Commissioner of Administration Kristy Nichols, Jindal’s chief budget aide, issued a point-by-point rebuttal. Kennedy is “a big government defender of the status quo,” she said.

“We appreciate the treasurer’s opinion, but given his long track record of half-baked gimmicks and his office’s recent miscalculation of the state’s debt, we will pass on his suggestion,” she said. 

A recent report on Louisiana’s net state tax-supported debt was revised after it was determined that one bond issue had been counted twice. Three GOP state representatives echoed some of Kennedy’s criticisms at a joint press conference in Baton Rouge on Monday.

Cameron Henry, Thomas Carmody and John Schroder criticized Jindal’s plan to use $60 million of the savings from a proposed refinancing of the state’s tobacco settlement bonds to fund a college scholarship program in fiscal 2014.

“I have spoken with a good number of the members of the Legislature, and each senator and representative has expressed concern over how this budget has been cobbled together,” Carmody said. “The proposal regarding use of tobacco settlement funds is yet another example of just how concerned we should all be.”

Henry said he backs the tobacco refinancing but not the use of the one-time revenues for the scholarship program.

“It’s what you do with the savings,” he said. “I want members to be aware of where the nonrecurring money is and let them know we’re creating a problem.”

Trustees of Louisiana’s Tobacco Settlement Financing Corp. gave preliminary approval last month to Jindal’s plan refund $823.1 million of bonds backed by the state’s portion of the 1998 tobacco settlement.
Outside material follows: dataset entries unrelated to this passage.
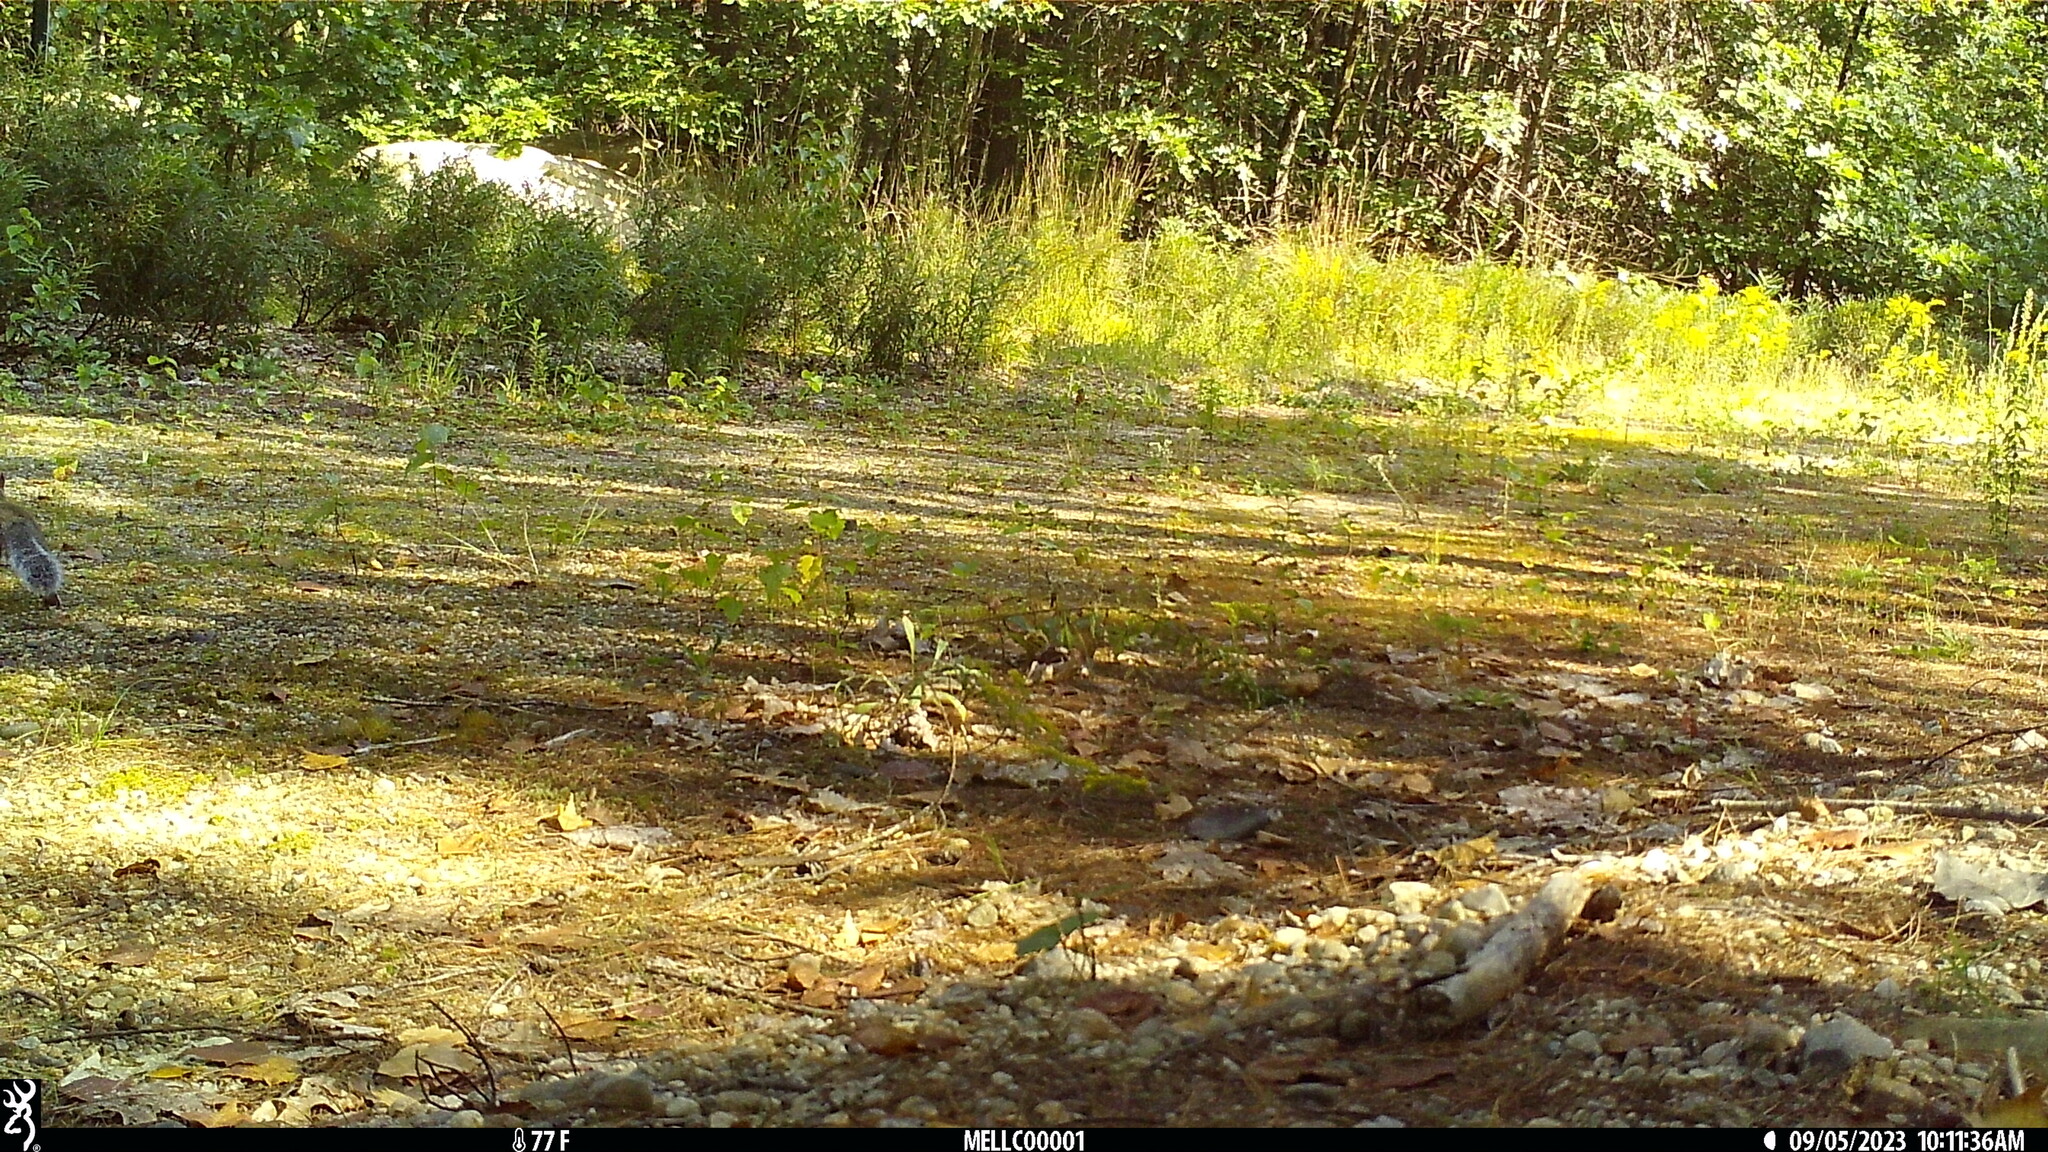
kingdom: Animalia
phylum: Chordata
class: Mammalia
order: Rodentia
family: Sciuridae
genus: Sciurus
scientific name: Sciurus carolinensis
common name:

Nichols said the refunding should provide savings of $85 million. “With interest rates at historical lows, refinancing the state’s tobacco bonds not only produces substantial savings for the state, it’s also a financial deal that’s in the best long-term interest of the state,” she said.

Jindal’s proposed $24.7 billion executive budget for the fiscal year that begins July 1 is $1 billion less than in fiscal 2013, a reduction of almost 4%. “Louisiana continues to chart a path that expands economic opportunities for our people and protects education and health care funding while reducing government’s footprint, not only shrinking its size and cost, but making government more effective and efficient,” the GOP governor said.